When Missouri legislators first introduced a proposal to write a ban on same-sex unions into the state constitution, in early 2004, no such couples were able to marry in the United States. By the time legislative leaders formally sent the proposed amendment to voters, in late May, much had changed. Gay marriages were taking place across Massachusetts, and the best tool that social-conservative activists had devised to block such arrangements nationwide — a Federal Marriage Amendment to the U.S. Constitution — appeared doomed to failure on the floor of the Senate.
Amendment 2 would rewrite the Missouri Constitution specifying that “to be valid and recognized in this state, a marriage shall exist only between a man and a woman.” It represented the most modest, least restrictive marriage ban available to legislators; in other states, amendment language appeared to preclude future recognition of civil unions, municipal domestic-partnership arrangements, and possibly even partner benefits issued by private employers.

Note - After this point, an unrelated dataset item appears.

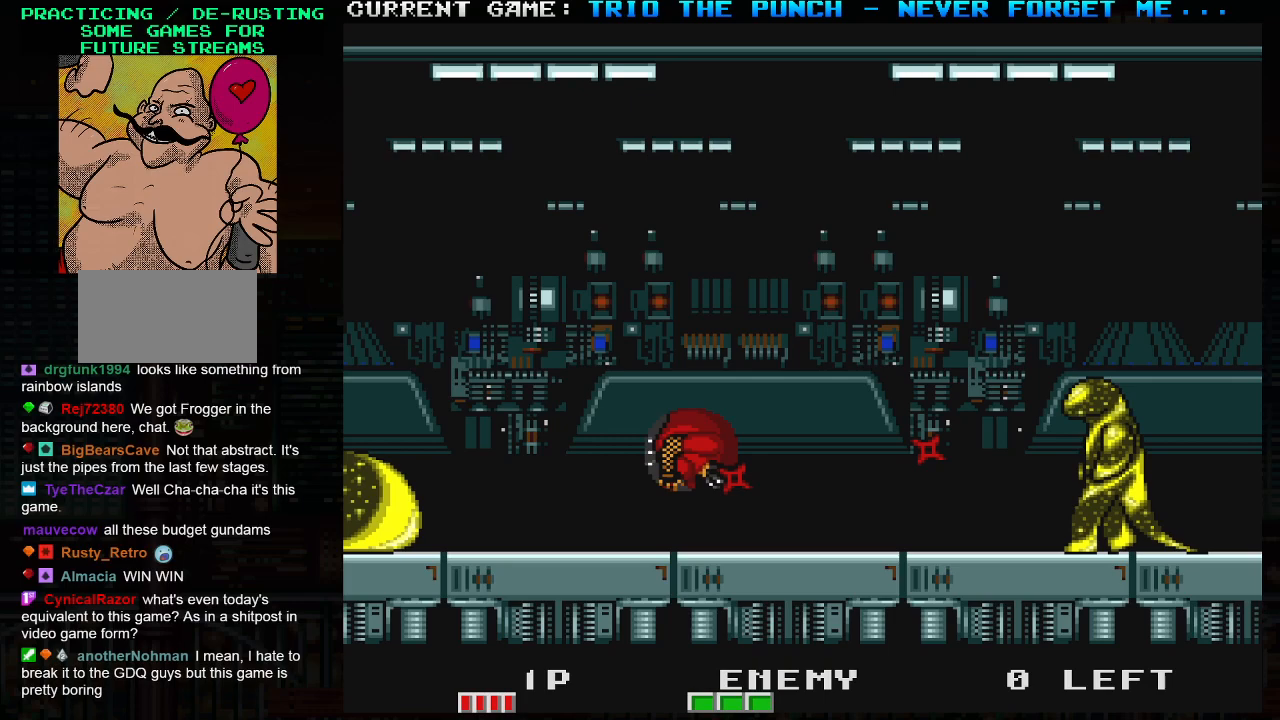
{"buttons": [], "left_stick": "center", "events": [[33, "TRIANGLE", "up"], [67, "SQUARE", "up"]]}
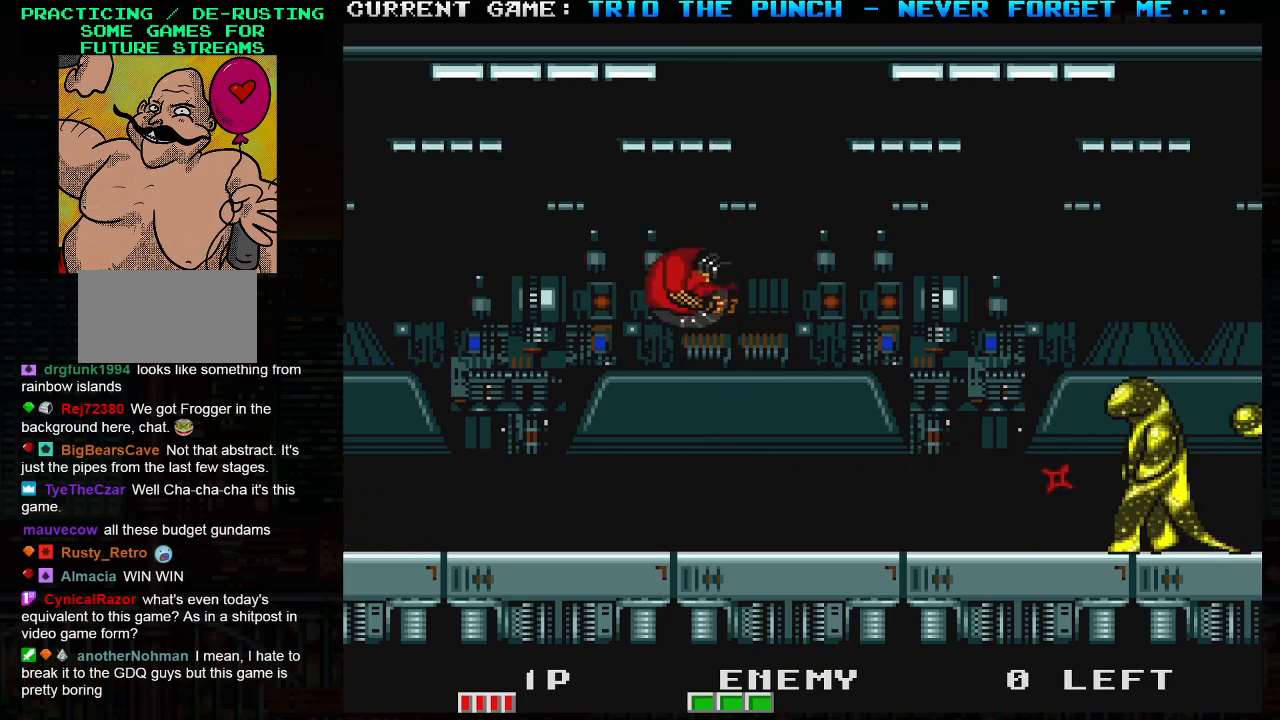
{"buttons": [], "left_stick": "center", "events": [[117, "left_stick", "right"], [250, "SQUARE", "down"], [300, "left_stick", "center"], [350, "SQUARE", "up"]]}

Still, the timing of a vote on the amendment was a matter of political controversy. Republican legislators were eager to see it considered in the November general election ballot, when they believed it could boost turnout for their their candidates — the state was a highly contested battleground in the presidential race — which Democratic Governor Bob Holden wanted to avoid. The state Supreme Court sided with the Democrats and ordered the amendment placed on the August 3 primary ballot. Despite negligible spending from the amendment’s supporters, turnout was significantly higher than campaign operatives had expected from a typically quiet summertime primary date. "We were out-organized by the competition, which was able to do a lot of organizing with very little resources. They activated the churches in a way that was very successful,” Human Rights Campaign field director Seth Kilbourn told The Washington Post. In the same article, HRC president Cheryl Jacques all but conceded defeat in every constitutional amendment that would come up that year. (That day, Holden lost his was defeated by Claire McCaskill, becoming the first incumbent Missouri governor to lose a primary.)
Missouri’s passed with over 70 percent of the vote, and Louisiana passed its own six weeks later. On election day in November, eleven other states would pass their own constitutional bans, some — like those in Ohio and Michigan — going much farther than Missouri’s. All of them were ruled unconstitutional by the Supreme Court when it issued its opinion in Obergefell v. Hodges on July 26, 2015. In most Missouri counties, gay and lesbian couples were able to begin marrying immediately. Two weeks later, Governor Jay Nixon formally instructed all state agencies to comply fully with the ruling.